In practice, relying on pure annotations is brittle. It's better to restructure code to avoid patterns that esbuild cannot analyze. For instance, replace IIFE-based module initialization with explicit exports and import them only where needed. If you must use an IIFE, wrap the entire IIFE call in `/*#__PURE__*/`, but verify it's truly pure — no DOM manipulation, no global state, no console.log.

( 11 )Import Semantics That Block Tree Shaking

esbuild treats `import * as ns from './mod'` as a live binding to the entire module namespace. This means that even if you only use one property of `ns`, the entire module is retained because the namespace object itself is considered to have side effects (it's a live binding). The fix is to use named imports: `import { specific } from './mod'`.

Similarly, `export * from './mod'` creates a live re-export of all exports. esbuild cannot know which of those re-exports are used until it sees the importing modules, but because it doesn't do cross-module analysis, it conservatively keeps all exports. The workaround is to replace `export *` with explicit named re-exports. If you have many exports, consider using a tool like `barrelsby` to generate explicit re-exports automatically.

Frequently asked questions

Does esbuild tree shake unused exports from node_modules?

Yes, but only if the package has `"sideEffects": false` in its `package.json`. Many popular libraries (like lodash-es, date-fns) already have this set. For packages that don't, you can override it in your own `package.json` using the `sideEffects` field in a module override or by creating a wrapper module that re-exports only what you need.

Why does tree shaking work in development but not production?

esbuild's tree shaking is always active by default when bundling, but in development mode you might have additional imports (like hot module replacement or source maps) that pull in extra code. Also, if you use `--define` flags that replace environment variables, the resulting code might have different side-effect characteristics. Check that your production build has `treeShaking: true` and that no define flags are injecting side-effectful code.

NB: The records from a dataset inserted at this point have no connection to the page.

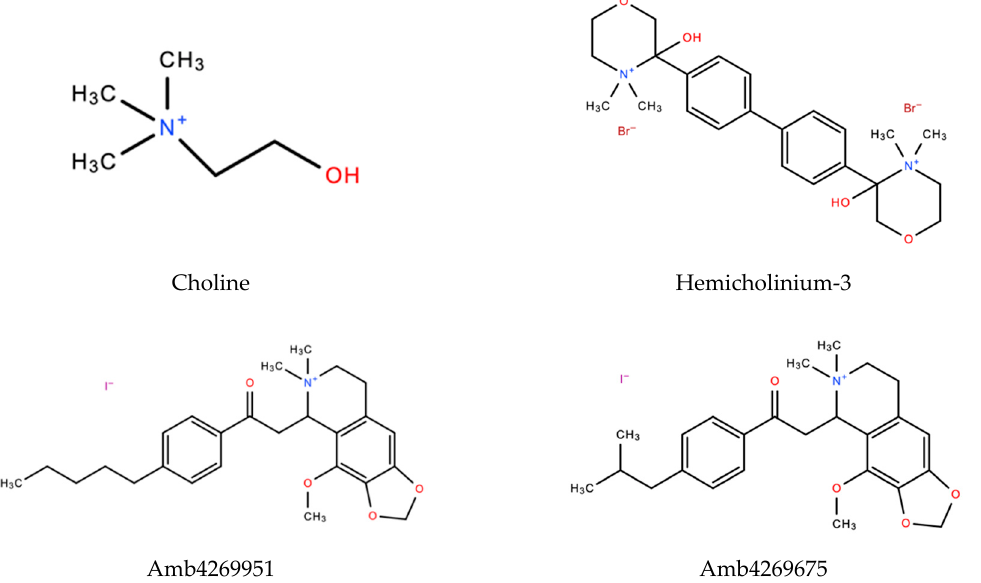
Figure 5. Chemical structure of choline (2-hydroxyethyl(trimethyl)ammonium), hemicholinium-3 (2,2 ′ -(4,4 ′ -biphenylene)bis(2-hydroxy-4,4-dimethylmorpholinium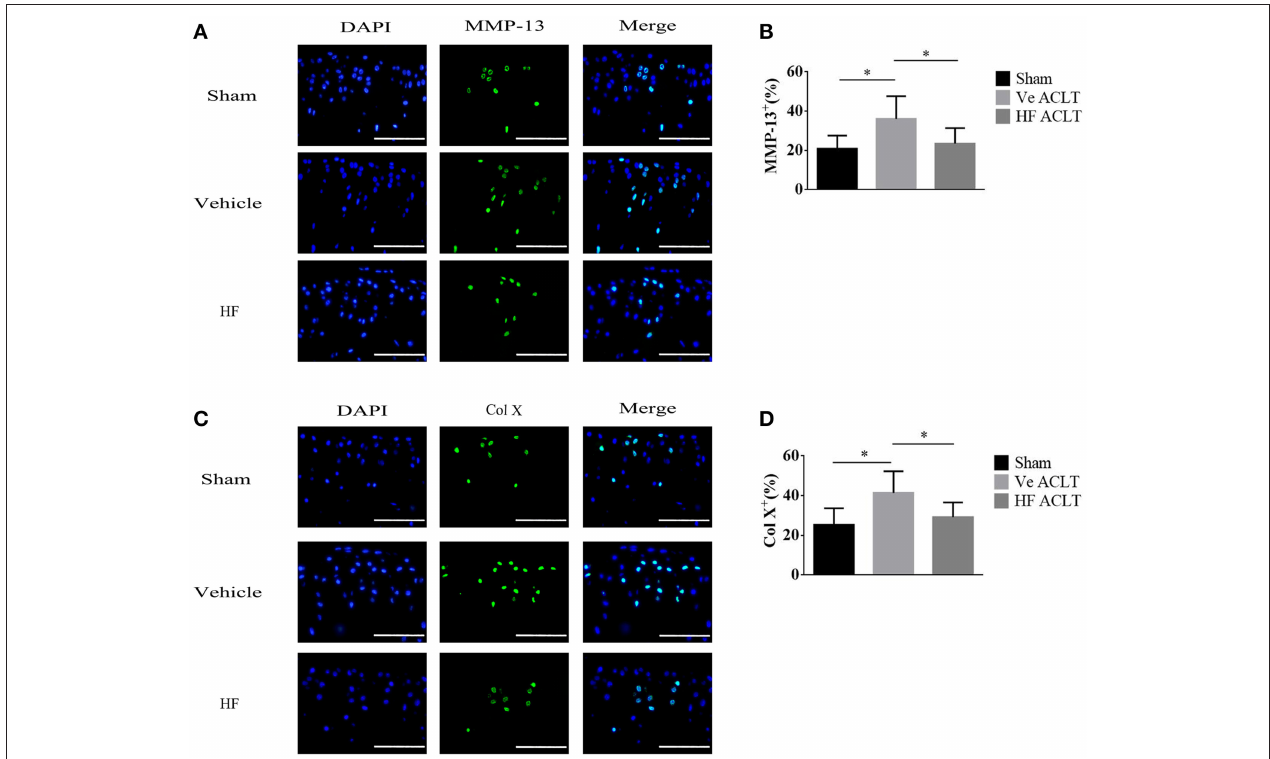
FIGURE 2 | HF reduced the number of MMP-13 positive and Col X positive cells in articular cartilage at 30 d after ACLT. Immunofluorescent staining and quantitatively analysis of MMP-13 (A,B) and Col X (C,D) . Scale bar, 100 µ m. * p < 0.05 as denoted by bar.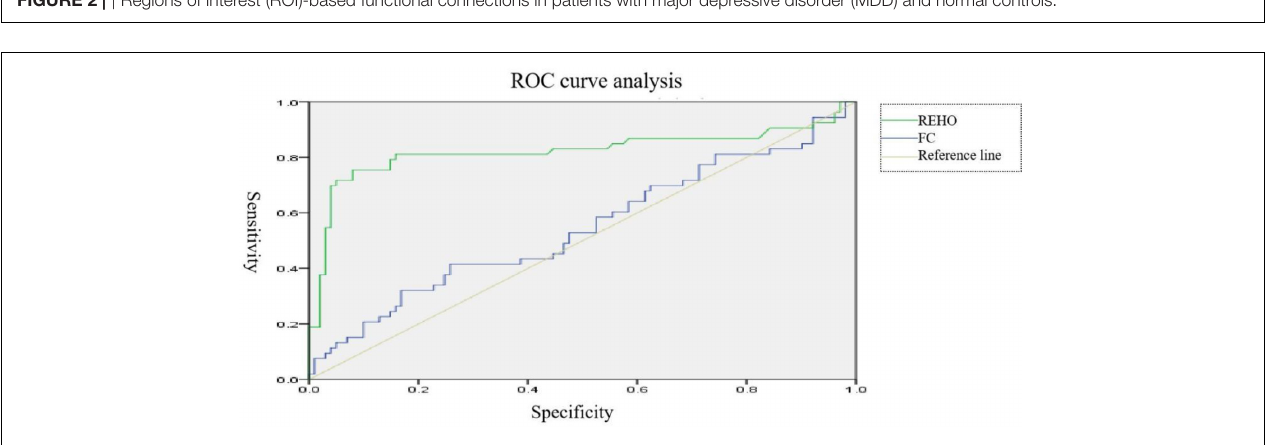
FIGURE 2 | | Regions of interest (ROI)-based functional connections in patients with major depressive disorder (MDD) and normal controls.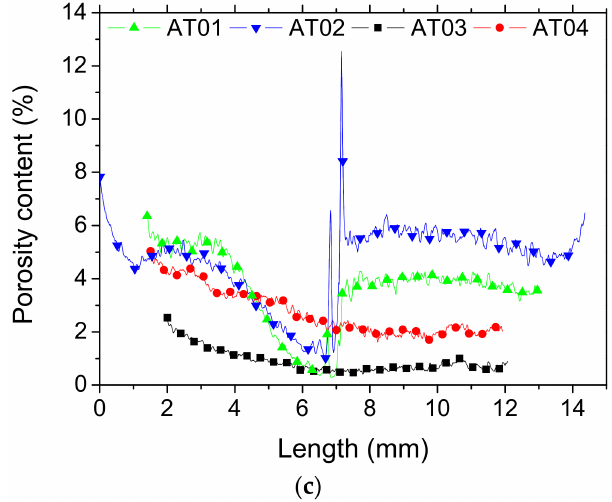
Figure 6. Porosity profiles in: ( a ) depth Z, ( b ) width, and ( c ) along the largest dimension (Y) as a function of the interface orientation and the number of intertwining droplets.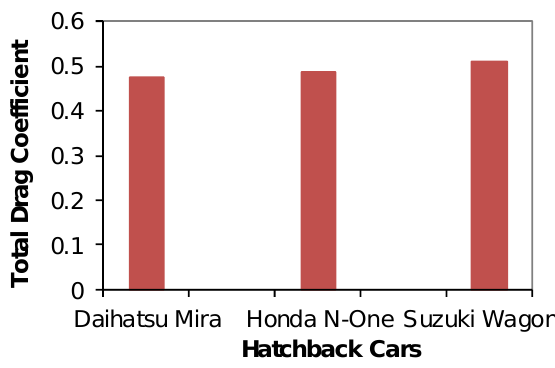
Fig. 14. Frontal areas calculated in SolidWorks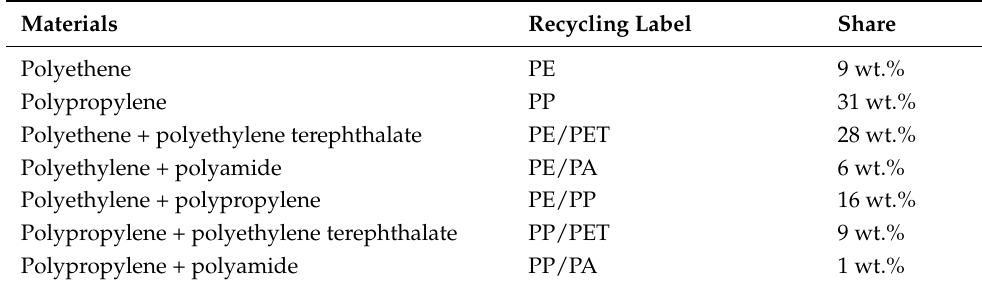
Table 1. List of mono- and multilayer materials used in the sorting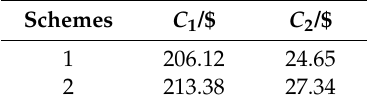
Figure 10. SOCs of ESS in Subcase 2. Table 7. Cost comparison of two schemes.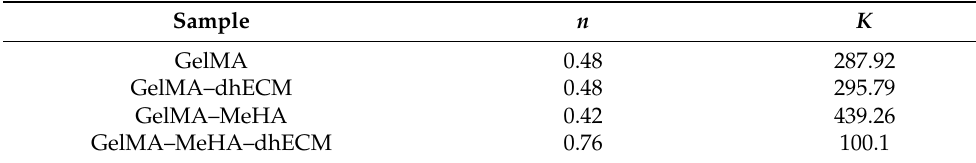
Table 1. The calculated values of n and K from the power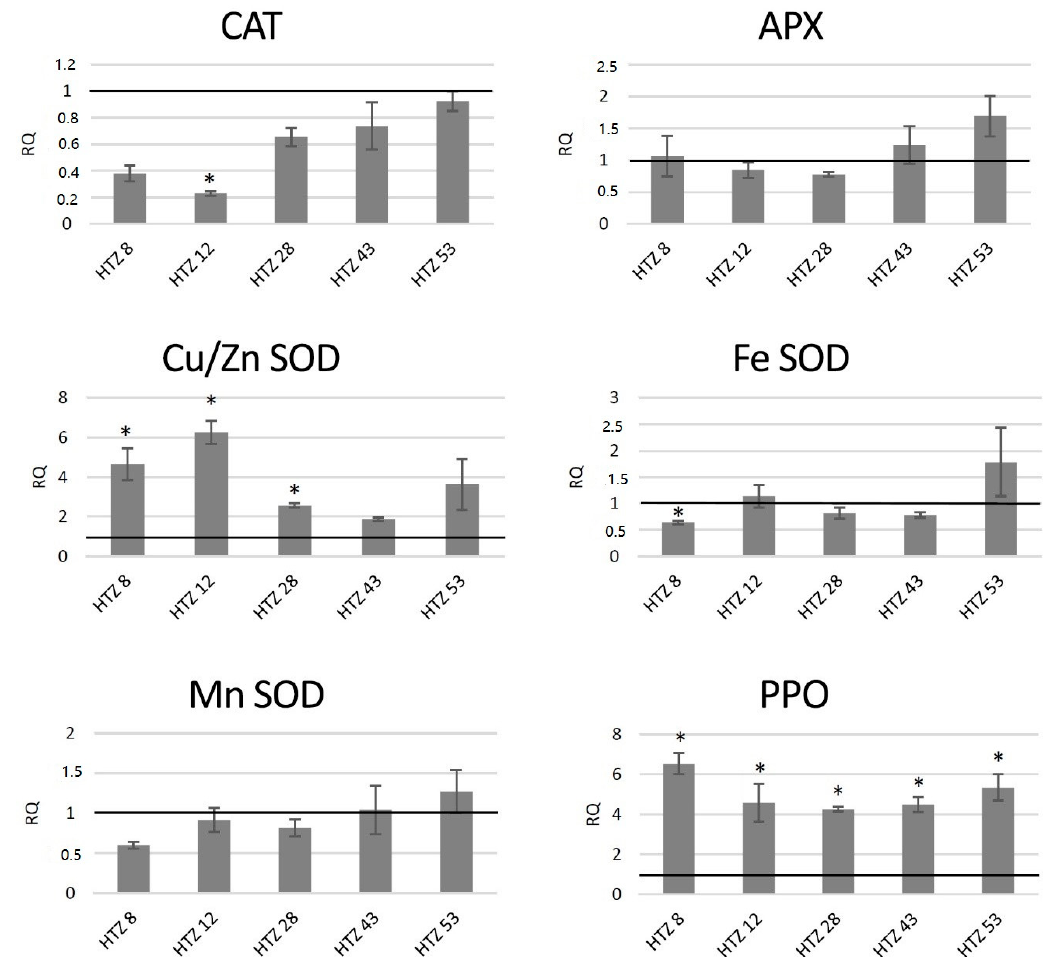
Figure 7. The level of transcript of genes involved in free radical processing ( CAT —catalase, APX —ascorbate peroxidase, SOD —superoxide dismutase, and PPO —polyphenol oxidase) in the HTZ lines presented as relative quantification (RQ) in relation to the non-transgenic control (horizontal line at RQ = 1). The elongation factor gene was used as a reference gene. The results were obtained with the RT-qPCR method on the cDNA matrix as the mean values of three biological repeats ± standard deviation. Statistically significant changes ( p < 0.05) are marked with asterisks.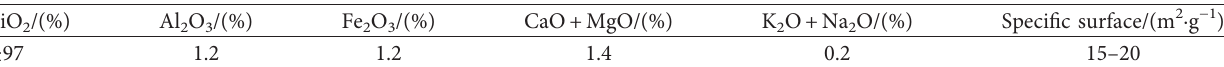
Table 2: Properties of silica fume.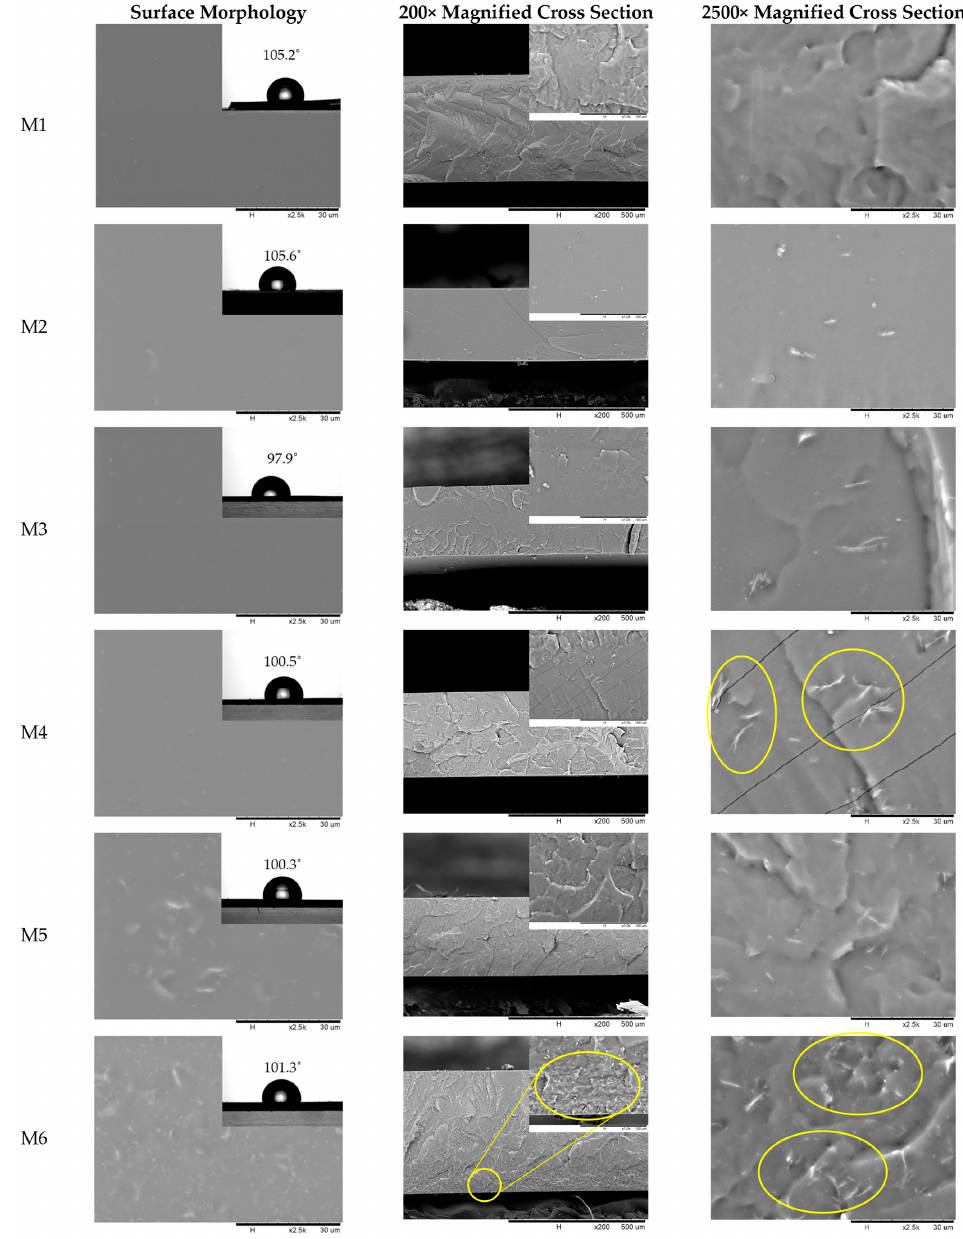
Figure 3. Surface and cross-sectional morphology of PDMS and PDMS/MgO membranes at various loading. The inset of the surface morphology shows the water CA obtained from five average values. the membrane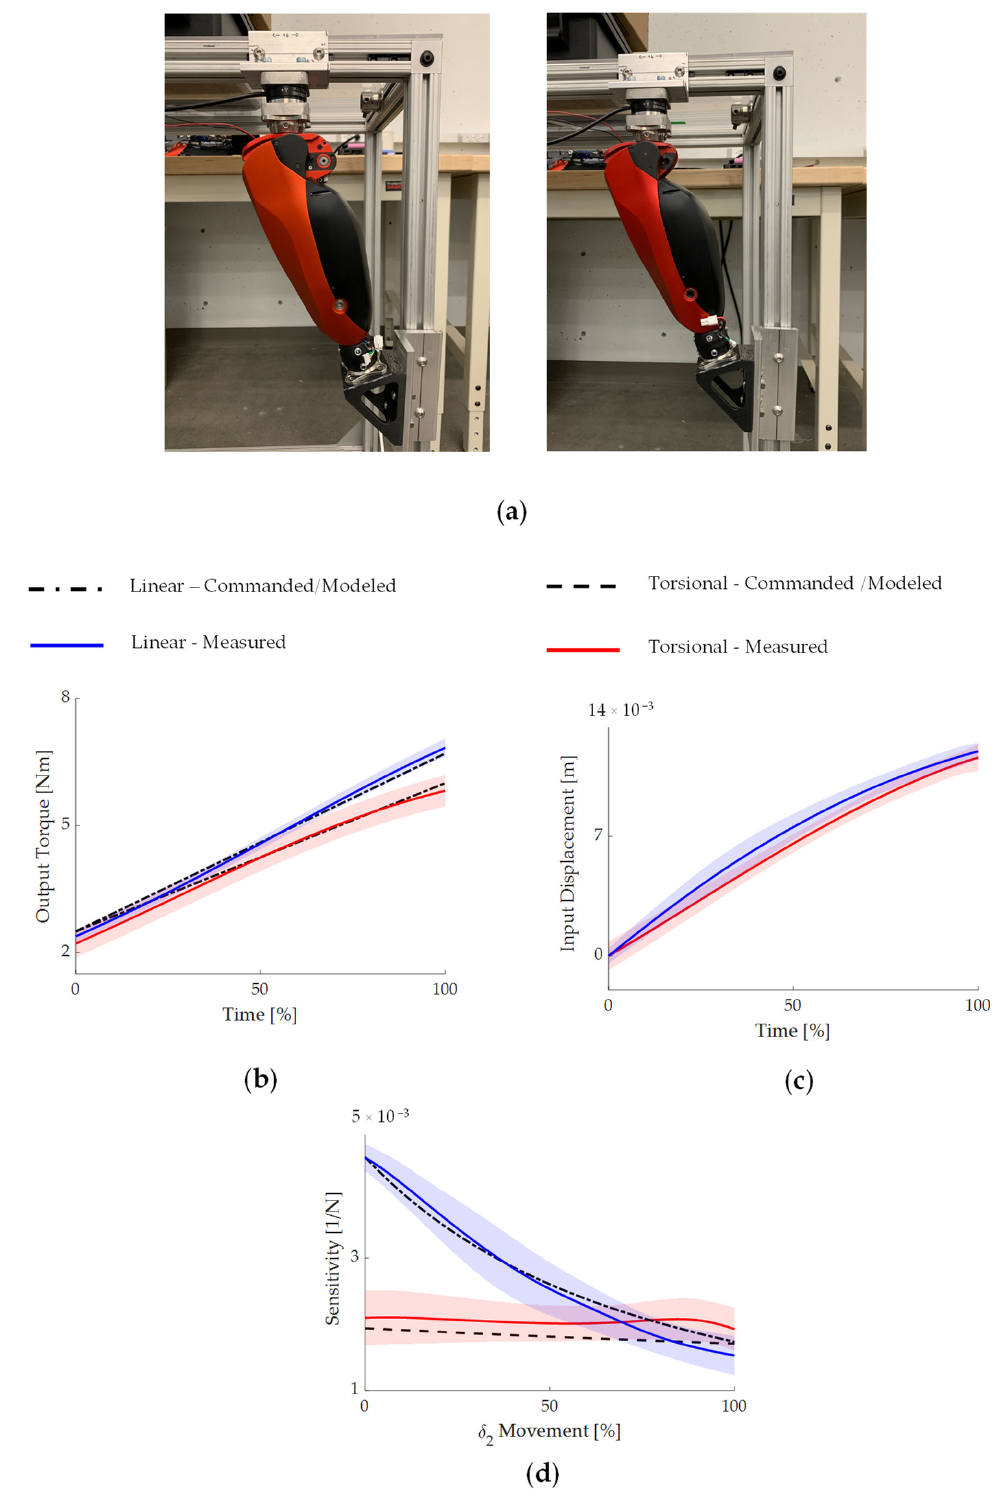
Figure 6. Output torque tracking and sensitivity quantification on the bench. ( a ) Experimental setup. The knee joint was fixed in a testing rig, and a 6-axis loadcell measures the output torque. ( b ) Commanded and measured output torque. ( c ) Measured input displacement. ( d ) Modeled and measured sensitivity. Results are shown for both implementations.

Can I use `/*#__PURE__*/` on entire files?

No, `/*#__PURE__*/` only applies to the following expression or call. To mark an entire file as side-effect-free, you must set the `sideEffects` field in `package.json` or use `--tree-shaking=true` with proper module structure. There is no per-file annotation that esbuild recognizes for purity.

Why does esbuild keep an empty module that only exports unused functions?

If the module is imported via `import * as` or if it has any side-effectful top-level code (like a console.log or an IIFE), esbuild will keep it. Even if the module only has exports, if it's imported by a module that uses a namespace import, the entire module is retained. Check the importing module's import style. Also, verify that the module itself has no top-level side effects.

Does esbuild tree shake TypeScript enums or const enums?

TypeScript `const enum` is completely inlined by TypeScript before esbuild sees it, so there's nothing to shake. Regular enums are compiled to objects with reverse mappings, which are side-effectful (they assign to the object). esbuild will not remove them unless you use `isolatedModules` and avoid reverse mappings. Setting `"sideEffects": false` on the file won't help because the enum assignment is considered side-effectful. The only fix is to avoid regular enums or use `const enum` with proper TypeScript settings.